Zuvor ging es im Vortrag der Professorin um Demografie, um die Erwartungen an ein gutes Leben, um gesellschaftliche Veränderungen vor Ort. "Der Wandel der Struktur ist die große Herausforderung". Es ging darum, welche Maßnahmen möglich beziehungsweise erforderlich sind, um den Bevölkerungsumfang, beziehungsweise die Altersstruktur der Bevölkerung längerfristig auf einem für die Stabilität der Gesellschaft angemessenen Niveau zu halten.
Rosenkranz ging auf Veränderungen ein.

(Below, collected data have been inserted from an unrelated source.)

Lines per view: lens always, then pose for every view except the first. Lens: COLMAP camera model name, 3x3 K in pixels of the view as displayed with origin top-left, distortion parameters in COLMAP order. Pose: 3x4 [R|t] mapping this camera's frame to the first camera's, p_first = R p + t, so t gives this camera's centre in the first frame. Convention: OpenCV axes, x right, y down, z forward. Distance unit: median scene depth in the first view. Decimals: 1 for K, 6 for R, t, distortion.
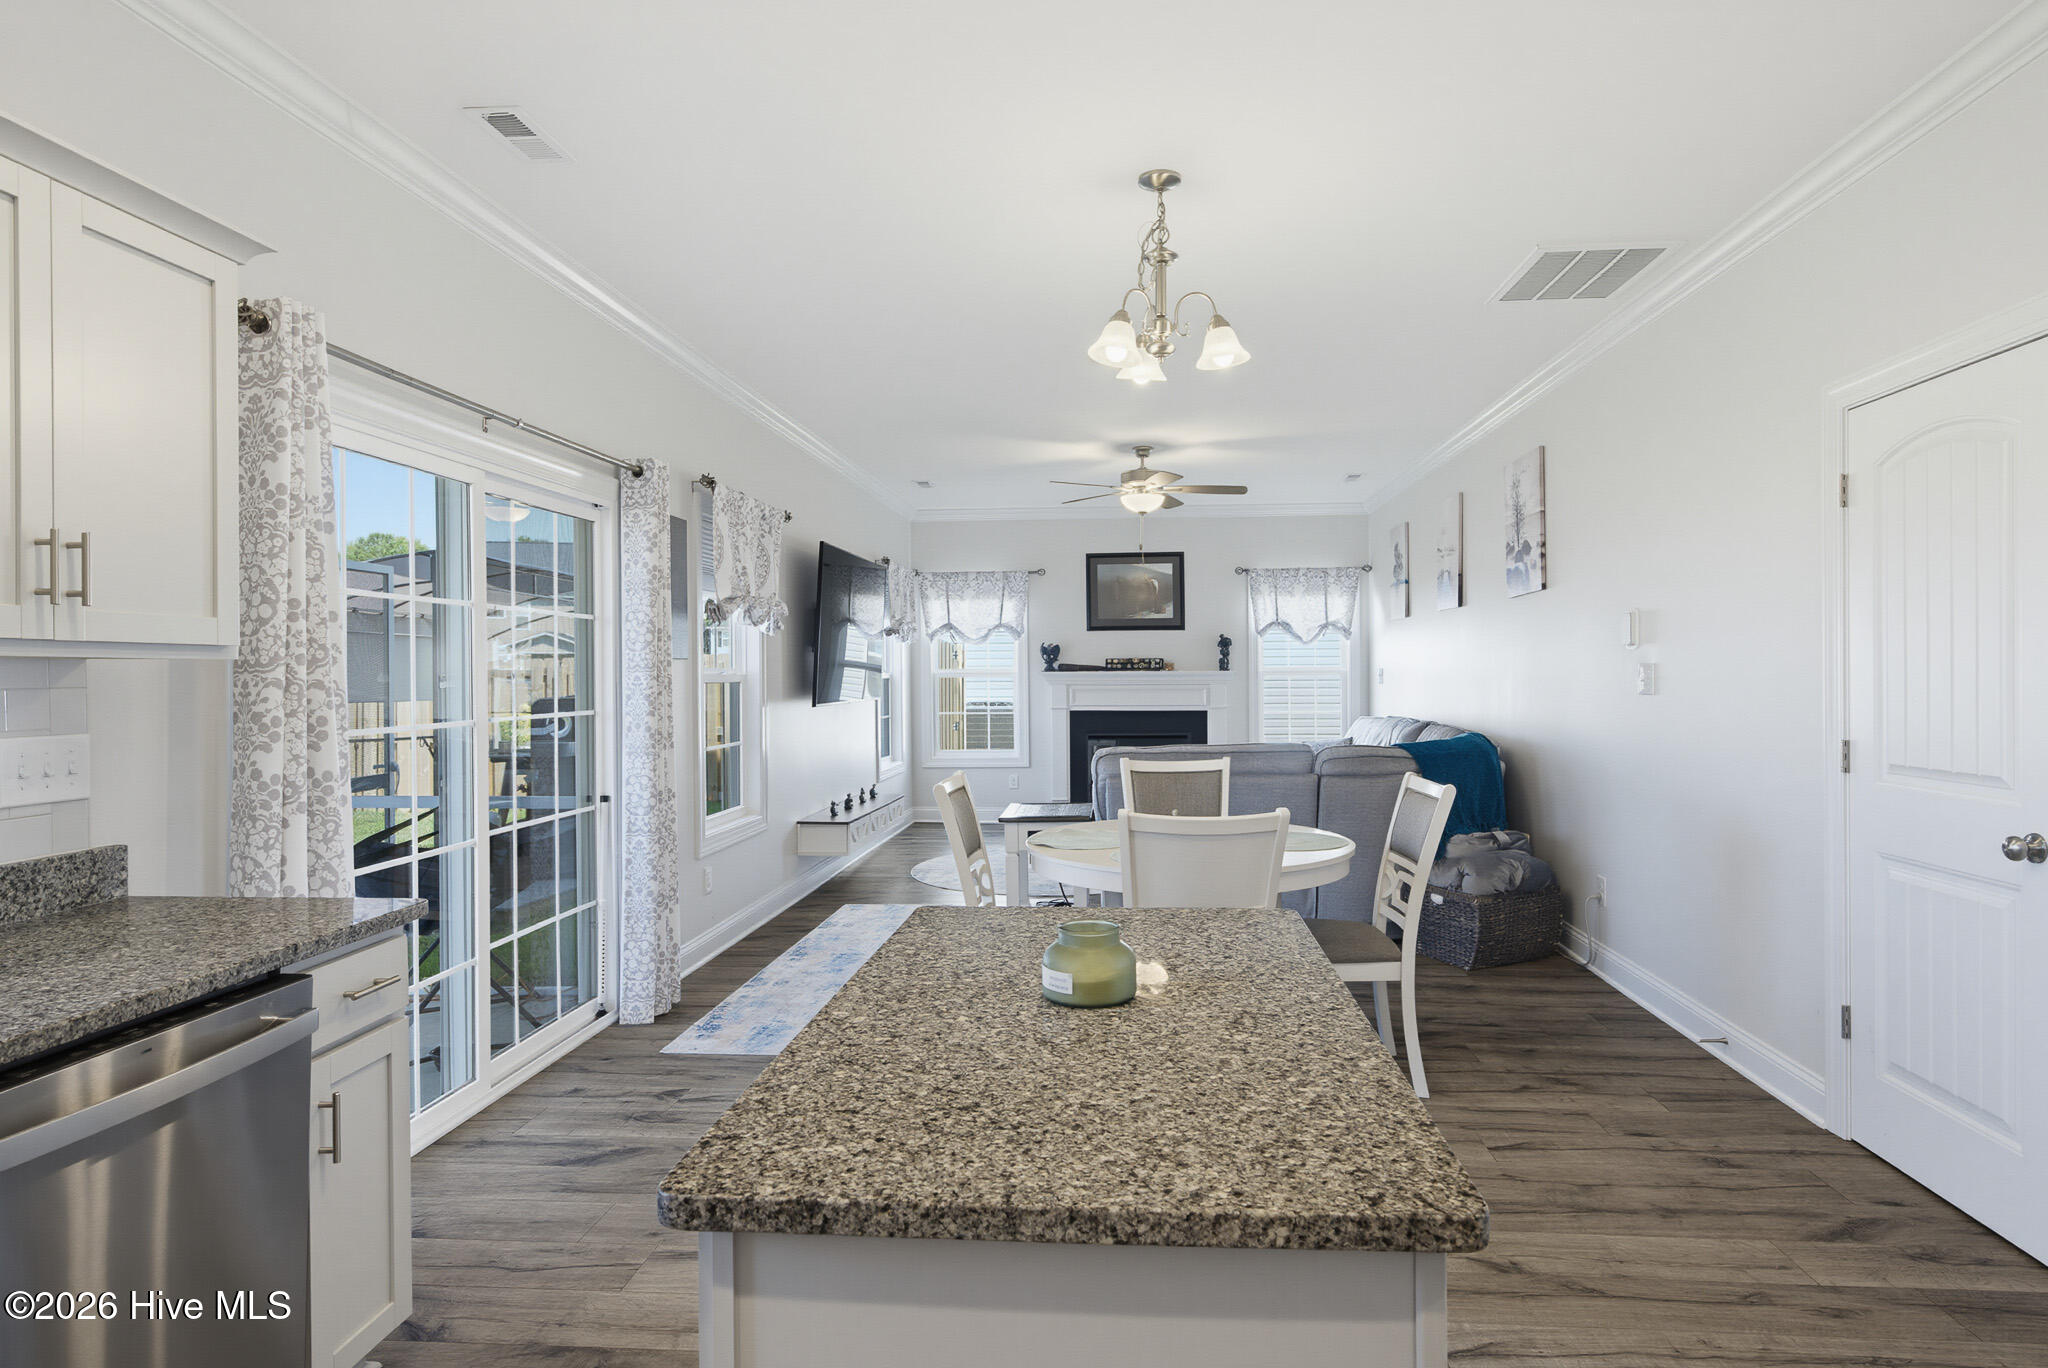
lens RADIAL K [[1104.2, 0, 1056.1], [0, 1104.2, 682.2], [0, 0, 1]] dist [-0.003191, 0.001246]
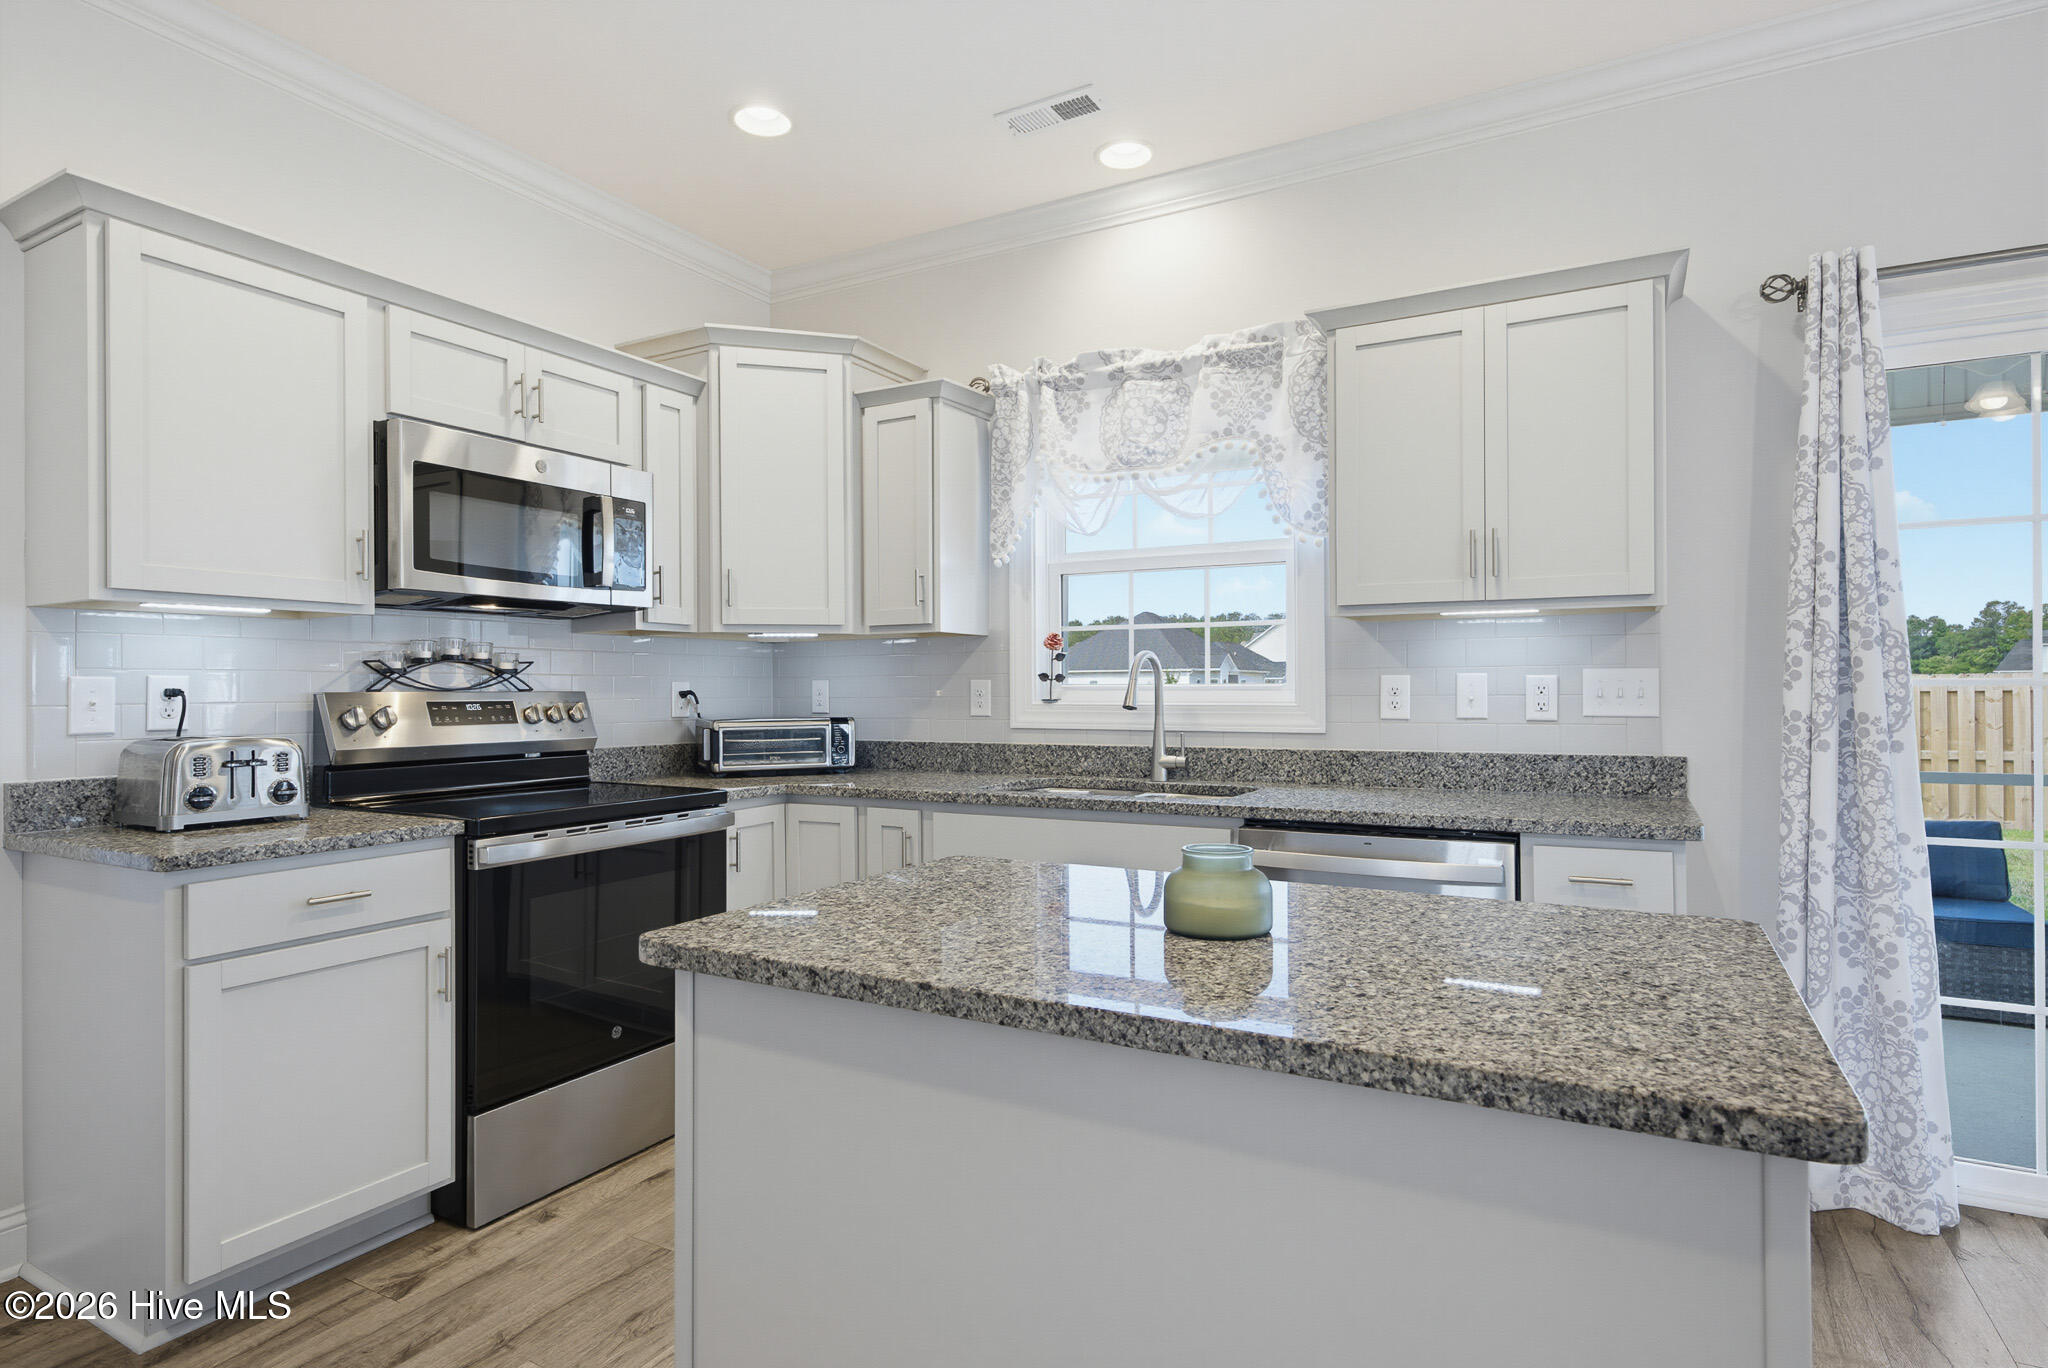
lens RADIAL K [[1076.0, 0, 1032.1], [0, 1076.0, 684.1], [0, 0, 1]] dist [-0.001953, 0.002412]
pose [[-0.416006, 0.004888, -0.909349, 0.211448], [-0.001297, 0.999981, 0.005968, 0.020577], [0.909361, 0.003662, -0.415992, 0.297239]]
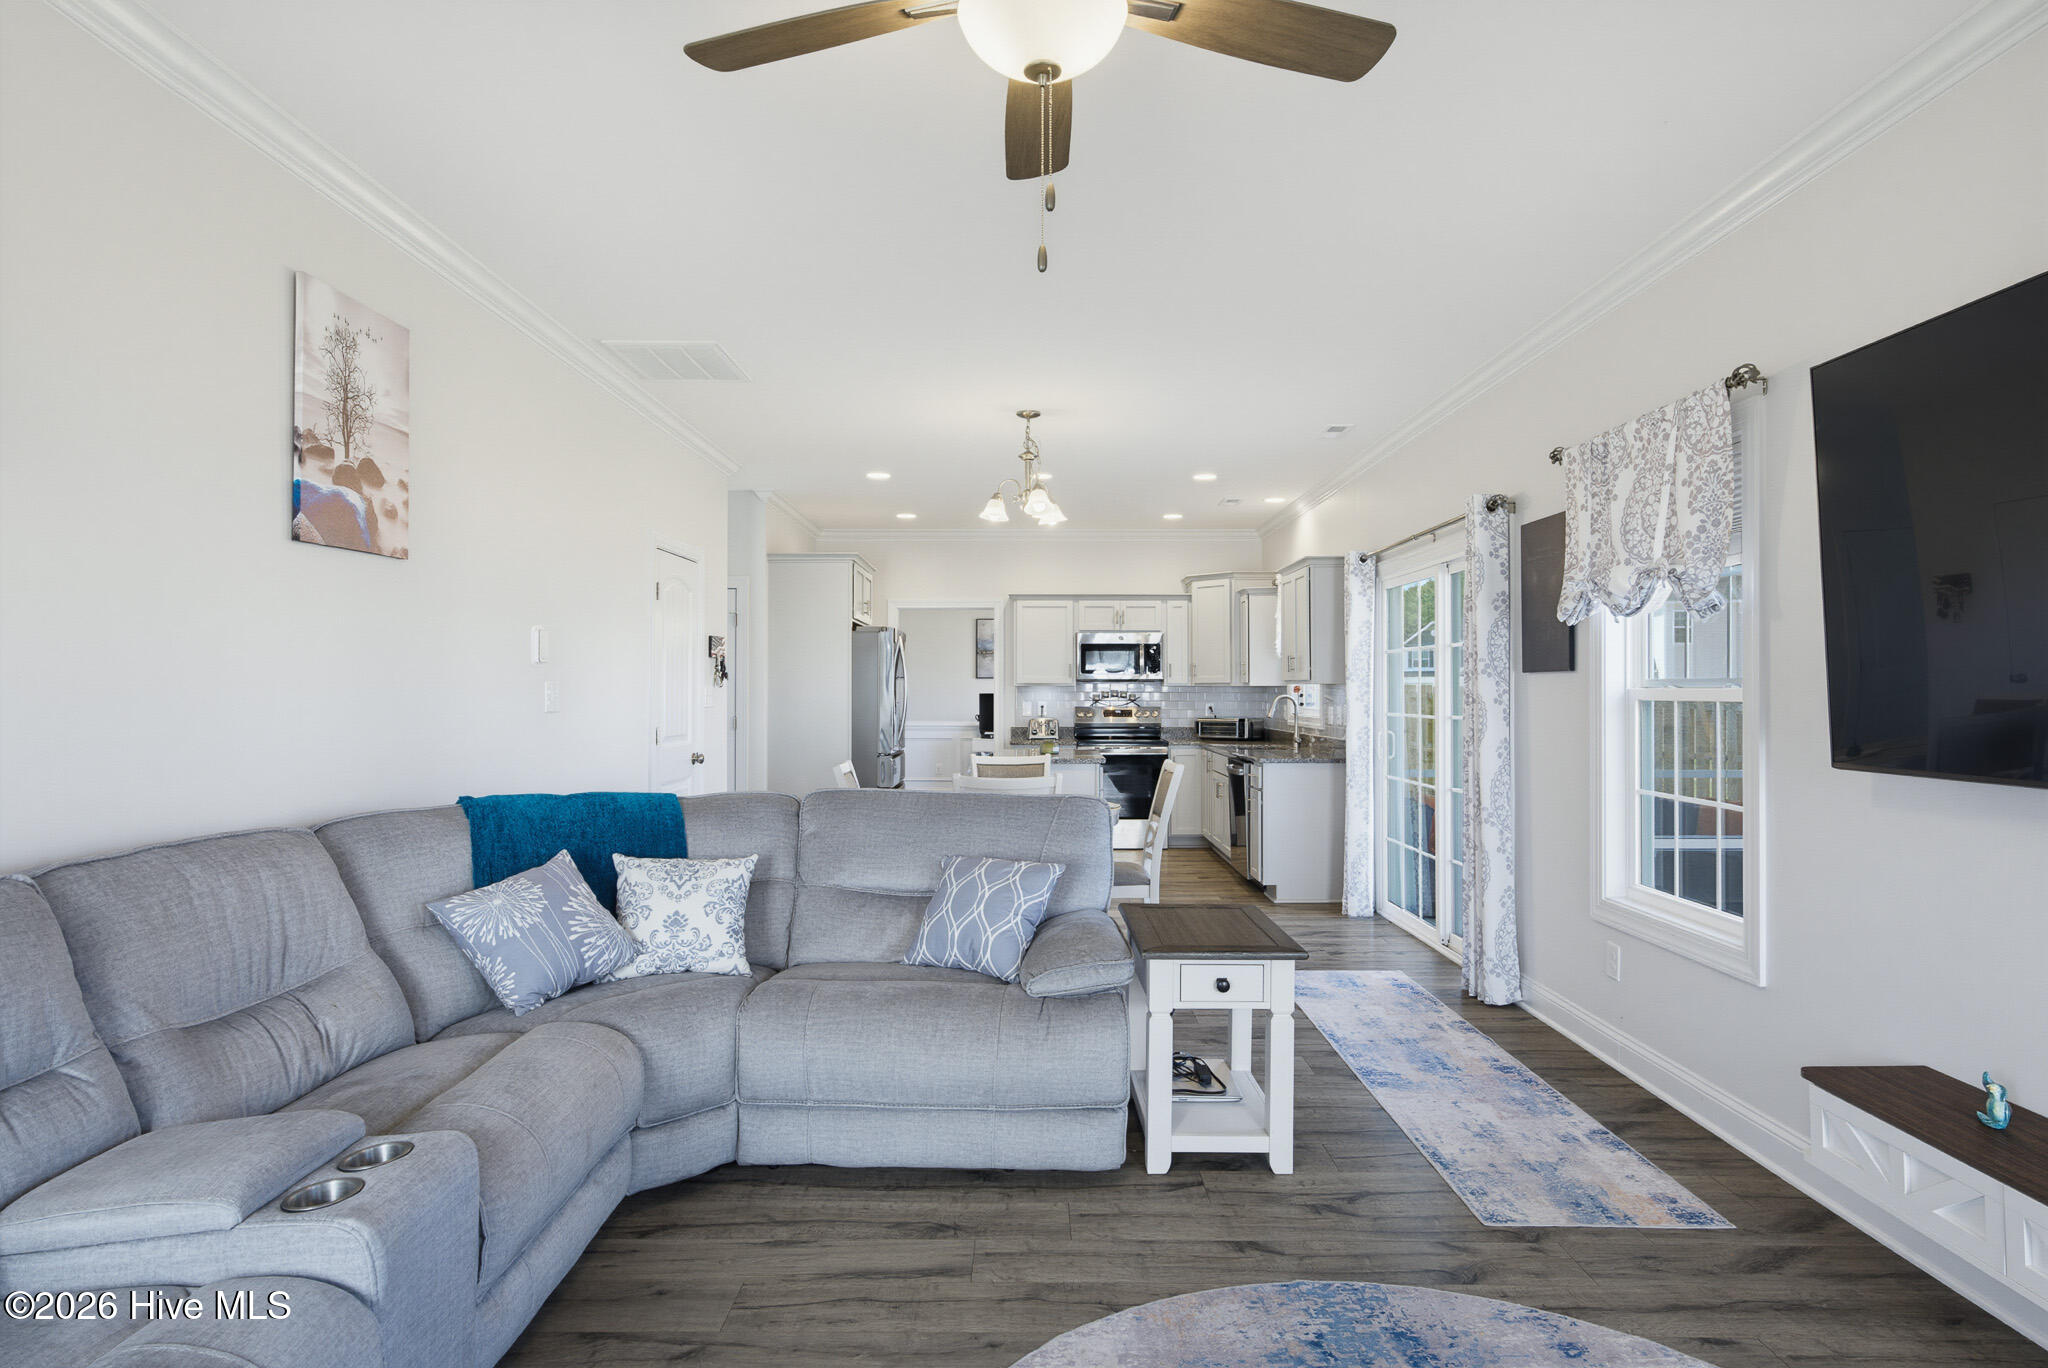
lens RADIAL K [[1108.8, 0, 1032.5], [0, 1108.8, 682.4], [0, 0, 1]] dist [0.003565, 0.002916]
pose [[-0.997302, 0.003601, -0.073324, 0.116655], [0.003417, 0.999991, 0.002636, -0.012754], [0.073333, 0.002378, -0.997305, 1.471857]]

Demnach sind die Zeiten vorbei, als man lebenslang einen Job hatte beziehungsweise ausführte. Der private Bereich gewinnt zunehmend an Bedeutung. "Der Beruf ist zwar auch wichtig, aber nicht bestimmend." Das typische Familienbild gibt es immer weniger und somit auch das gegenseitige Verantwortungsbewusstsein füreinander. Künftig werden Netzwerke und Gemeinschaften Unterstützungen leisten müssen, die bisher innerhalb der Familie getätigt wurden. Es müssen mehr Menschen fürs Ehrenamt gewonnen werden. Es sei auch wichtig, den Kontakt zu abgewanderten Bürgern zu halten.
Klientel für eine Zuwanderung sah die Soziologin in Senioren, die aus dem Erwerbsleben ausgeschiedenen sind, in jungen Menschen, die ihr Studium abbrechen beziehungsweise beenden. Auch die Vorteile einer Metropolregion Nürnberg - zu dieser gehört der Landkreis - sollten mehr bekannt gemacht werden. "Wer weiß schon, dass man mit einem VR-Ticket bis nach Kronach fahren kann!"
Rosenkranz meinte, dass auch die Kommunen und die Politik ihren Anteil leisten müssten. "Warum sollte einer aufs Land ziehen, wenn er hohe Beiträge für Straßen und Wasser zahlen muss!"
Mitmachen würden viele, denkt der Vorsitzende von Kronach Creativ, Rainer Kober, aber wer organisiert das Ganze? Er denkt dabei an einen "Kümmerer". Und wer bezahlt den? Franz Seuling von Dr. Schneider regte eine verstärkte Zusammenarbeit von Hochschulen und Unternehmen an. Was spreche dagegen, dass Studierende verstärkt Uni-Projekte in Firmen tätigen. Es wurde auch von Service-Learning an Schulen als eine Lehrform, die gesellschaftliches Engagement mit fachlichem Lernen verbindet, gesprochen.
Und wie geht es nun weiter mit LQG. Mittlerweile, so erklärte Roland Beierwaltes, lägen Anfragen von Unternehmen aus benachbarten Landkreisen vor. Ziel ist es, noch mehr Nutzen für alle Beteiligten zu generieren, aber auch die Netzwerke zu erweitern beziehungsweise zu intensivieren und die Vorteile der Region bekannter zu machen, damit der eine oder andere den Weg in den Frankenwald findet.